▸ **Selected text**
I enrolled my eldest in a transition to school program a few weeks ago and got a letter in the mail about the program’s start date today. It was addressed to my partner. Then to me. My partner has never set foot in that school, hasn’t called to coordinate anything with the school. Hadn’t heard about the program until I told him about it. Probably won’t go to any of the school days with our child. But you know, it’s not a big deal. It’s just a little thing. (The municipality and miscellaneous government offices do the same? It’s just easier to be consistent with these things. No misogyny here.)
I go to our local agricultural store to buy a waterer for the laying hens. The guy working there tells me that if my husband is handy I can get this here product and just punch holes in a tote, way cheaper. He meant well, not a big deal. (Huh, I wonder if hearing comments like these for thirty years contributed to my feeling less handy than All Of The Men? We’ll never know. Let’s just chalk it up to biology.)
We get a care package in the mail addressed to : ‘ family « partner’s name » ‘. So nineteen fifties vintage erasure. No problem. An honest mistake.

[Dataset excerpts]
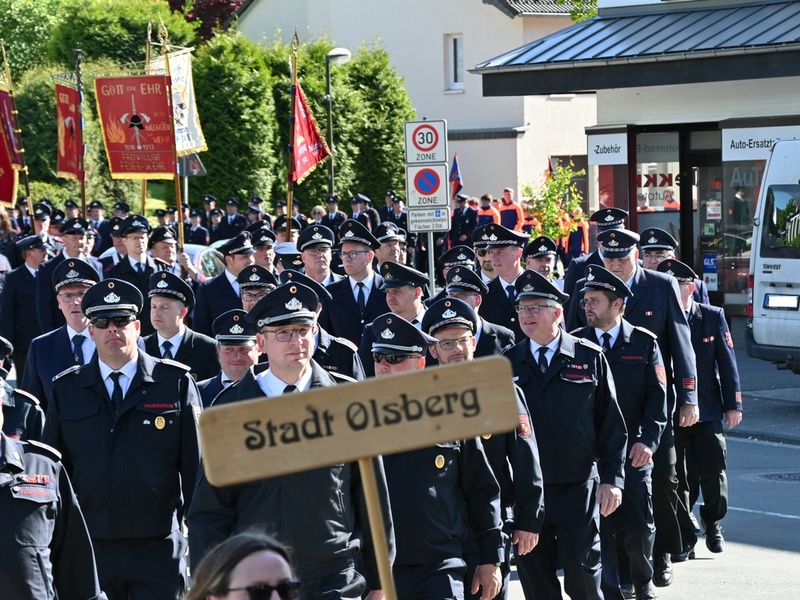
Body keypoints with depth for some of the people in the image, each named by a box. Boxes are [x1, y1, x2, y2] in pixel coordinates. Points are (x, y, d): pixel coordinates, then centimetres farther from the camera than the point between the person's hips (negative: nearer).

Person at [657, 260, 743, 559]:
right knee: (674, 478, 1)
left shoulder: (713, 317, 0)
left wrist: (733, 404, 0)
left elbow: (727, 363, 3)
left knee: (713, 473, 3)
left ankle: (712, 522, 30)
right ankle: (684, 540, 12)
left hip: (706, 411, 1)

▸ **Problem**
Transcribe the passage of the account of everyday sexism from "I go to our" up to and including "An honest mistake.". The data above has no connection to the account of everyday sexism and stands apart from it.

▸ **Solved problem**
I go to our local agricultural store to buy a waterer for the laying hens. The guy working there tells me that if my husband is handy I can get this here product and just punch holes in a tote, way cheaper. He meant well, not a big deal. (Huh, I wonder if hearing comments like these for thirty years contributed to my feeling less handy than All Of The Men? We’ll never know. Let’s just chalk it up to biology.)
We get a care package in the mail addressed to : ‘ family « partner’s name » ‘. So nineteen fifties vintage erasure. No problem. An honest mistake.